#### Input records
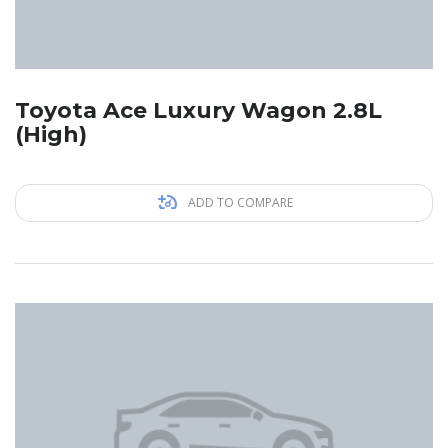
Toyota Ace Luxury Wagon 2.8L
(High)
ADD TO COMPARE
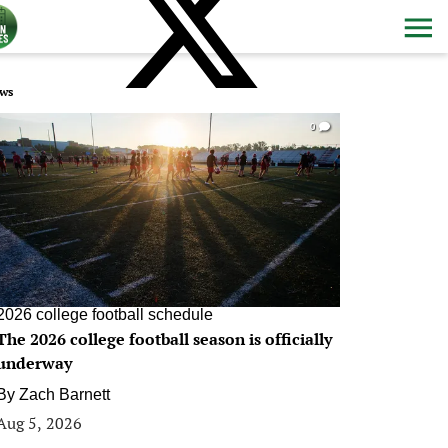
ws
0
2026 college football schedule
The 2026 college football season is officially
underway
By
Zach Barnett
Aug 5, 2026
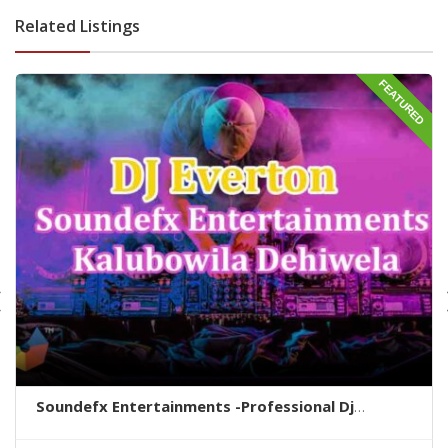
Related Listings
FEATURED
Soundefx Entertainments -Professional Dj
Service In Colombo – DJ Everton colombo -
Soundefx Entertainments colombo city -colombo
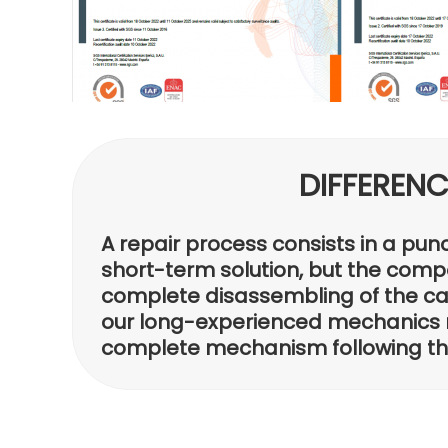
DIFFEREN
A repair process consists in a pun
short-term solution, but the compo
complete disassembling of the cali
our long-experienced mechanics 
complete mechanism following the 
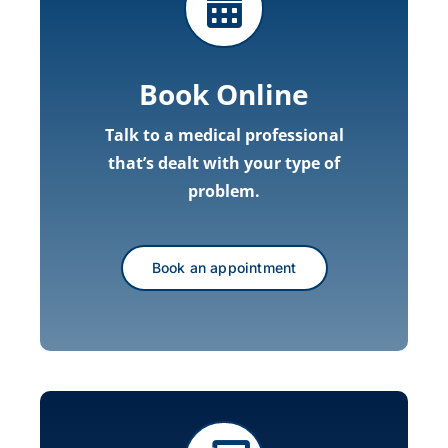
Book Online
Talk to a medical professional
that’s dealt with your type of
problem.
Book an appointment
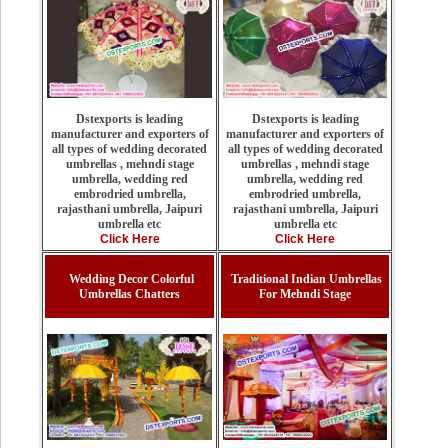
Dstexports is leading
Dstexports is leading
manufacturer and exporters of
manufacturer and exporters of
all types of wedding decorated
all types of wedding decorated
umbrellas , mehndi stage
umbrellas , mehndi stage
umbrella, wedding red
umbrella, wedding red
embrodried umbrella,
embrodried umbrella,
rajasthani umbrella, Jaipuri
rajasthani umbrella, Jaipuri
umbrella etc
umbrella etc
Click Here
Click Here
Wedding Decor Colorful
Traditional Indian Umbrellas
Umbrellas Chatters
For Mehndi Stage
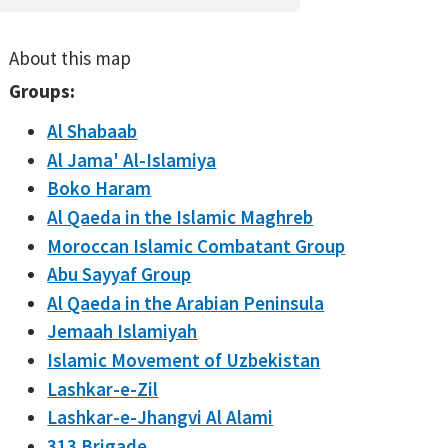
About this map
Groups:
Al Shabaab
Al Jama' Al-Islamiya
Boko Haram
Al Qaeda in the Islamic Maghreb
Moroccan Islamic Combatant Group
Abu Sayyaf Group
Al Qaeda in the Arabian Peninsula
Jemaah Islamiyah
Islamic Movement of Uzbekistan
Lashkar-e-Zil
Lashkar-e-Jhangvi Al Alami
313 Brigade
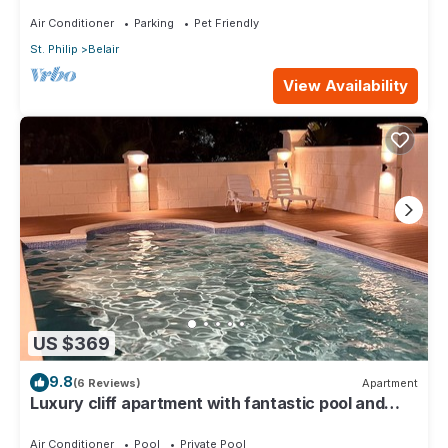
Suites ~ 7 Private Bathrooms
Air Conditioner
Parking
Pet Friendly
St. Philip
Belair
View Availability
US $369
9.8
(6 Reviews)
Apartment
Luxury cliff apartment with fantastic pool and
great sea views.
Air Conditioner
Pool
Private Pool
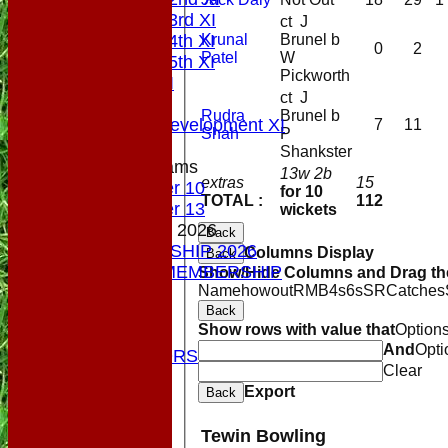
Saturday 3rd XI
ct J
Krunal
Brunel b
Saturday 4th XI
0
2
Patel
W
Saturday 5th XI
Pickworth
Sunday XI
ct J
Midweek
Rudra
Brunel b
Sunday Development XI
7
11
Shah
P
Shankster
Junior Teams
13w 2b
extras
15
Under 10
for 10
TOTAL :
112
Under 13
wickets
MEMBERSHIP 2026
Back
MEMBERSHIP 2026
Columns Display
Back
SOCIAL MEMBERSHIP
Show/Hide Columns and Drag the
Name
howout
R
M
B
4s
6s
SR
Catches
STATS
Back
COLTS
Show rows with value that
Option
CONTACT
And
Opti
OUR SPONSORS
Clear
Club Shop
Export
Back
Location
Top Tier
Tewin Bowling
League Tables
########
• Description of the task: Retype the records exactly. Any image in them should not appear in what you write.

• Your solution:
Toyota Ace Luxury Wagon 2.8L
(High)
ADD TO COMPARE
ws
0
2026 college football schedule
The 2026 college football season is officially
underway
By
Zach Barnett
Aug 5, 2026
Related Listings
FEATURED
Soundefx Entertainments -Professional Dj
Service In Colombo – DJ Everton colombo -
Soundefx Entertainments colombo city -colombo
DIFFEREN
A repair process consists in a pun
short-term solution, but the compo
complete disassembling of the cali
our long-experienced mechanics 
complete mechanism following the 
Book Online
Talk to a medical professional
that’s dealt with your type of
problem.
Book an appointment
Dstexports is leading
Dstexports is leading
manufacturer and exporters of
manufacturer and exporters of
all types of wedding decorated
all types of wedding decorated
umbrellas , mehndi stage
umbrellas , mehndi stage
umbrella, wedding red
umbrella, wedding red
embrodried umbrella,
embrodried umbrella,
rajasthani umbrella, Jaipuri
rajasthani umbrella, Jaipuri
umbrella etc
umbrella etc
Click Here
Click Here
Wedding Decor Colorful
Traditional Indian Umbrellas
Umbrellas Chatters
For Mehndi Stage
About this map
Groups:
Al Shabaab
Al Jama' Al-Islamiya
Boko Haram
Al Qaeda in the Islamic Maghreb
Moroccan Islamic Combatant Group
Abu Sayyaf Group
Al Qaeda in the Arabian Peninsula
Jemaah Islamiyah
Islamic Movement of Uzbekistan
Lashkar-e-Zil
Lashkar-e-Jhangvi Al Alami
313 Brigade
Suites ~ 7 Private Bathrooms
Air Conditioner
Parking
Pet Friendly
St. Philip
Belair
View Availability
US $369
9.8
(6 Reviews)
Apartment
Luxury cliff apartment with fantastic pool and
great sea views.
Air Conditioner
Pool
Private Pool
Saturday 3rd XI
ct J
Krunal
Brunel b
Saturday 4th XI
0
2
Patel
W
Saturday 5th XI
Pickworth
Sunday XI
ct J
Midweek
Rudra
Brunel b
Sunday Development XI
7
11
Shah
P
Shankster
Junior Teams
13w 2b
extras
15
Under 10
for 10
TOTAL :
112
Under 13
wickets
MEMBERSHIP 2026
Back
MEMBERSHIP 2026
Columns Display
Back
SOCIAL MEMBERSHIP
Show/Hide Columns and Drag the
Name
howout
R
M
B
4s
6s
SR
Catches
STATS
Back
COLTS
Show rows with value that
Option
CONTACT
And
Opti
OUR SPONSORS
Clear
Club Shop
Export
Back
Location
Top Tier
Tewin Bowling
League Tables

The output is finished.